Bloomberg leans into personality journalism with new newsletters
Bloomberg is launching newsletters centered around two of its top reporters, Axios has learned. The idea is to launch new franchises around talent that will help it lure subscribers.
- Mark Gurman will write a weekly newsletter about Apple and consumer technology called "Power On." The email is free but there will be a subscriber-only version online that subscribers will receive first and get their questions answered by Gurman weekly.
- Jason Schreier will write a weekly email that serves as guide to gaming and the gaming entertainment industry called "Game On."
Between the lines: Bloomberg has been using some of its more popular personalities to anchor products around niche beats.
- It hopes free sampling of those products to their talent's audiences will help push more users to subscribe to Bloomberg's consumer paywall, which costs around $35 per month or about $420 per year.
- The company in February launched a suite of subscription products around its popular Odd Lots podcast, hosted by Tracy Alloway and Joe Weisenthal,
- The company reached 300,000 subscribers in April.

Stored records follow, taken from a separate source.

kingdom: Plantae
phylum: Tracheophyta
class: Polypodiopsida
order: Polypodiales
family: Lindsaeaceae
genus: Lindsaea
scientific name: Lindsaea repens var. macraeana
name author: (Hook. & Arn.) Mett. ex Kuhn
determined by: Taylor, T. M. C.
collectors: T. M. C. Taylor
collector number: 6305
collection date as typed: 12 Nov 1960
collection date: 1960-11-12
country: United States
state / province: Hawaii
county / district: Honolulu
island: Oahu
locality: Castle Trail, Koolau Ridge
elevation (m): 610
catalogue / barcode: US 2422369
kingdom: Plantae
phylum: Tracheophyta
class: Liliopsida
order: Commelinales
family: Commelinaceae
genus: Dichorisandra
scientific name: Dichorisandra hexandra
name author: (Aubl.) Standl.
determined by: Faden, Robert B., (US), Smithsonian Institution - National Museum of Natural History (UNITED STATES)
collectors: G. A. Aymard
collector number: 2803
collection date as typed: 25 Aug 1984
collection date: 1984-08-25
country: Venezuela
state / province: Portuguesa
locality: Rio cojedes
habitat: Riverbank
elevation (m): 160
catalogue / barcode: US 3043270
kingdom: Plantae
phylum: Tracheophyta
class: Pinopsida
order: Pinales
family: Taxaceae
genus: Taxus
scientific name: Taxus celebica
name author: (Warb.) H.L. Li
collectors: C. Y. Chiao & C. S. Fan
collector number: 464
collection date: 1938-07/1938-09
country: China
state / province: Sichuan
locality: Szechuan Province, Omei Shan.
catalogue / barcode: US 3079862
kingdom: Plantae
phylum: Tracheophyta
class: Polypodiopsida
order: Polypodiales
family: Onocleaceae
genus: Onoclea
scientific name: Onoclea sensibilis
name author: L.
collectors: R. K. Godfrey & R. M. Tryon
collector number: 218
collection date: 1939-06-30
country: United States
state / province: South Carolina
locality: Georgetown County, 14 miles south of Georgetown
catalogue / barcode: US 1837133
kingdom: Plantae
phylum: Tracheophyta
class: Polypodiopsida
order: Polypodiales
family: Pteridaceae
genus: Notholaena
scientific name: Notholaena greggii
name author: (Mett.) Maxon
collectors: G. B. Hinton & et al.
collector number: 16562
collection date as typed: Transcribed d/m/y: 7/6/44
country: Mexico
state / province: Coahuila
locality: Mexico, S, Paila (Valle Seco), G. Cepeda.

The big picture: Newsrooms are experimenting with more personality-driven content as a way to drive subscribers and part of our subscriber acquisition strategy.
- "I see the brand benefits as very mutual between the publication and the writer," says Jessica Lessin, founder of The Information. "We absolutely want our journalists to be known as their own brands. It's been a core part of our approach since many of us left WSJ."
- The Information launched a suite of personality-driven newsletters earlier this year, and plans to add more.
Yes, but: For some brands, the line between balancing individual brands versus the company's brand can be tricky.
- While the New York Times has invested heavily in promoting big names with their own products, like Kara Swisher and Ezra Klein, it's also begun to lay out clearer guidelines for the external opportunities that journalists can participate in.